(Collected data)
--------

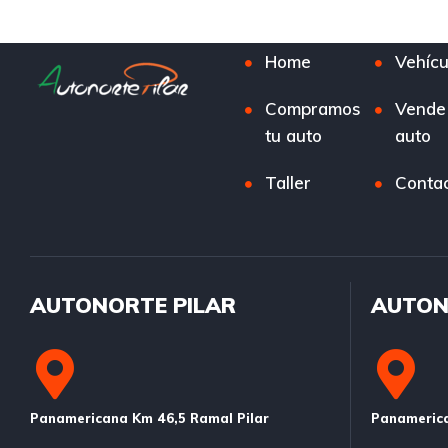
Home
Vehícu
Compramos
Vende
tu auto
auto
Taller
Conta
AUTONORTE PILAR
AUTON
Panamericana Km 46,5 Ramal Pilar
Panamerica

--------

About this exercise
Keep the pictures out and print all the records exactly as they are.

Reply
Home
Vehícu
Compramos
Vende
tu auto
auto
Taller
Conta
AUTONORTE PILAR
AUTON
Panamericana Km 46,5 Ramal Pilar
Panamerica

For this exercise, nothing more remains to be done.